For starters, it was because I could never find this type of novel when I began reading novels and romantica when I was younger. I loved the Alpha males. I was fascinated by the way that the authors told their tales with suspense and love always being there. Yet, one thing bothered me: none of the characters looked like me.
I was always one with eclectic tastes in high school. I hung out with the nerds, National Honors Society members, the jocks, I played basketball, the urbanites and a group we deemed as the Black Hole. I was a part of all of these cliques. I did not need to find myself defined by who I hung out with. I was indefinable. Of course, that got me some wierd stares and getting called some names, and in a few fist fights. I was a scrapper too. But in all of this, I knew one thing, I was attracted to all races.
Of course, my family coming from the deep deep South, I knew this wouldn’t fly over well. Needless to say, I didn’t date at all in high school. Not one boyfriend, I was too intimidated by my stoic family to dare bring home someone of a different race. If I couldn’t handle it at that age, I knew that whoever that person was, they would not even survive a moment in the lion’s den.
With that being said, I relished the time alone I had to watch movies to get my fill. It was ok in my house to say a particular white man was fine as hell, Costas Mandylor, Richard Gere, you know? But to say you would date them? Oh hell to the naw. That was not going to fly.
I digress. I went to college and English was my major. At this particular time, I was still too scared to bring home the ‘other’. So I wrote it. I wrote long stories of the heroine and hero grappling with race, culture or even their own peeves and getting to the loving. As I wrote, I began to look for the same thing that I was writing. I couldn’t find it anywhere.
There were some pretty pathetic attempts at it, hinted at in certain movies such as How Stella Got Her Groove Back where one of her sisters was married to a white man. I just didn’t see it. Perhaps it was too new, or too taboo. I am not sure which. Yet, I still knew that for me it was just about attraction, not bank account, credit scores, better cars or caviar dreams. It was a plain and simple attraction. I tried very hard to analyze this and tried to figure out just how in the world could I break this “habit”, as if it were a disease to be cured. Sad isn’t it?
I quickly realized that it wasn’t just some disease, it was just a part of who I was. Just as I just don’t get down with one particular type of music, I just won’t confine myself to one particular type of man. I don’t think in any way that defines me as a person, it just defines me.
So I began to pick up my writing again, not trying to cure myself, but to embrace myself. I never wanted to be pigeonholed, and I won’t let my writing be pigeonholed either.

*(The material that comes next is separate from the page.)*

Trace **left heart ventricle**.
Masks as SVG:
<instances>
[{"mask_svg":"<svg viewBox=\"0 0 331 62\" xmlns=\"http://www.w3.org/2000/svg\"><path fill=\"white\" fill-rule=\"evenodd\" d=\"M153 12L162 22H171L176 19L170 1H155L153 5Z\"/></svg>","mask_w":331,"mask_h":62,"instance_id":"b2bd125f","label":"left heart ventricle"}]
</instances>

So I write these erotica shorts as an outlet of what I would like to see. I no longer worry about what other people think of it, and I know longer care what my family thinks. They have accepted it about me now, and even if they didn’t, I would still persue it.
Love comes in all shapes, colors and dogmas. Love knows no bounds, why should we try to cage it? It is for this reason I choose to write interracial romance because I could never get enough of it. Everyone is beautiful in their own right.